Insurgés poursuivis dans les carrières Montmartre, 1848
Sous la butte, trois cents kilomètres de galeries creusées dans le gypse : le plus grand labyrinthe de Paris, et le 26 juin 1848, le plus grand piège.
Les carrières de Montmartre sont exploitées depuis l'époque romaine. On en tire le gypse — la pierre à plâtre — qui, au début du XIXe siècle, fournit encore les trois quarts des besoins de la capitale. Sous la butte, les galeries s'enfoncent sur des kilomètres, se croisent, se ramifient, plongent dans le noir. Quiconque connaît les entrées peut s'y perdre — ou s'y cacher.
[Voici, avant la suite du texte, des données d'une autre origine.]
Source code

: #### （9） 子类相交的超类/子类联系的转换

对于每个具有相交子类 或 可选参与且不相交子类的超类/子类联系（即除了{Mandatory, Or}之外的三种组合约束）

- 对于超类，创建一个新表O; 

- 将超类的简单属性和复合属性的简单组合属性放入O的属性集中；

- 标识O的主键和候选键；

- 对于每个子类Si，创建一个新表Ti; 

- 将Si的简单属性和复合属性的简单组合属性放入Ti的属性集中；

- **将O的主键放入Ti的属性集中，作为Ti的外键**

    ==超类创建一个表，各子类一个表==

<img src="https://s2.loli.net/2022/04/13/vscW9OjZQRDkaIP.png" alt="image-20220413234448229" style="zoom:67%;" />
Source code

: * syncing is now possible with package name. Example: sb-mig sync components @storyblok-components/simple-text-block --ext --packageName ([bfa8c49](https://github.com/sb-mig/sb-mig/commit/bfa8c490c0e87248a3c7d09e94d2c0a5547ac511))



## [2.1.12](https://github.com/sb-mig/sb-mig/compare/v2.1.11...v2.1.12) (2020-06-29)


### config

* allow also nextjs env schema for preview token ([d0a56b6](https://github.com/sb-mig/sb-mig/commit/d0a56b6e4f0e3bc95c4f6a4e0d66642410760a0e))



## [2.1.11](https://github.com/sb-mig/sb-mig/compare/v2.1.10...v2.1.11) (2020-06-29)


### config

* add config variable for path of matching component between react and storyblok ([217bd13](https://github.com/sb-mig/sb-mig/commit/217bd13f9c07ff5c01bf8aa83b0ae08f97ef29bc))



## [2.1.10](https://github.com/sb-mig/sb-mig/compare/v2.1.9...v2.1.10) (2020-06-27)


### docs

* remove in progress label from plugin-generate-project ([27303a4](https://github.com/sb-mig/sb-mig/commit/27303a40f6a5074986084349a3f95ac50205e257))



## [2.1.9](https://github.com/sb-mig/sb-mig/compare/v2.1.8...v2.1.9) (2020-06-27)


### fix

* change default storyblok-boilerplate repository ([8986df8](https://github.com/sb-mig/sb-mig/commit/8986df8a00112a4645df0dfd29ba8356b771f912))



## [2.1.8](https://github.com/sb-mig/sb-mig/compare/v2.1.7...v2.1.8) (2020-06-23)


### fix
Le 26 juin 1848, l'insurrection ouvrière agonise. Depuis trois jours, les barricades tombent les unes après les autres sous l'artillerie de Cavaignac. Les derniers foyers de résistance s'éteignent dans le faubourg Saint-Antoine et à la barrière des Amandiers. La bataille est terminée. Ce qui commence est pire.
Des insurgés en fuite se réfugient dans les carrières de Montmartre, du côté de la place Saint-Pierre. Ils sont une centaine, peut-être plus. Les soldats les poursuivent sous terre, avec des torches, dans les galeries de gypse. L'Illustration publiera quelques jours plus tard un dessin de la scène — « les insurgés poursuivis par la troupe dans les carrières Montmartre » — parmi les « derniers épisodes des sanglantes journées de juin ». Le dessin montre des uniformes et des baïonnettes à la lueur des flambeaux, des silhouettes acculées dans les galeries blanches. Les hommes pris sont fusillés sur place.
L'ironie est souterraine, elle aussi : quelques mois plus tôt, ce sont les ouvriers des Ateliers nationaux qui avaient été employés à combler les carrières et à niveler le terrain pour créer la place Saint-Pierre. Le chantier qui leur donnait du travail et le souterrain qui leur sert de tombe sont le même lieu. La République avait ouvert les Ateliers pour occuper les chômeurs ; elle les ferme en juin ; les chômeurs se soulèvent ; on les abat dans les carrières qu'ils ont eux-mêmes remblayées.
Sur l'ensemble de Paris, les exécutions sommaires font environ mille cinq cents morts, auxquels s'ajoutent les trois à cinq mille tués au combat. Onze mille prisonniers sont entassés dans les casemates, les caveaux et les souterrains des Tuileries avant d'être déportés par milliers en Algérie.
Aujourd'hui, la place Saint-Pierre est un square paisible au pied du Sacré-Cœur. En dessous, les galeries ont été injectées de béton depuis 1980. On ne descend plus dans les carrières de Montmartre.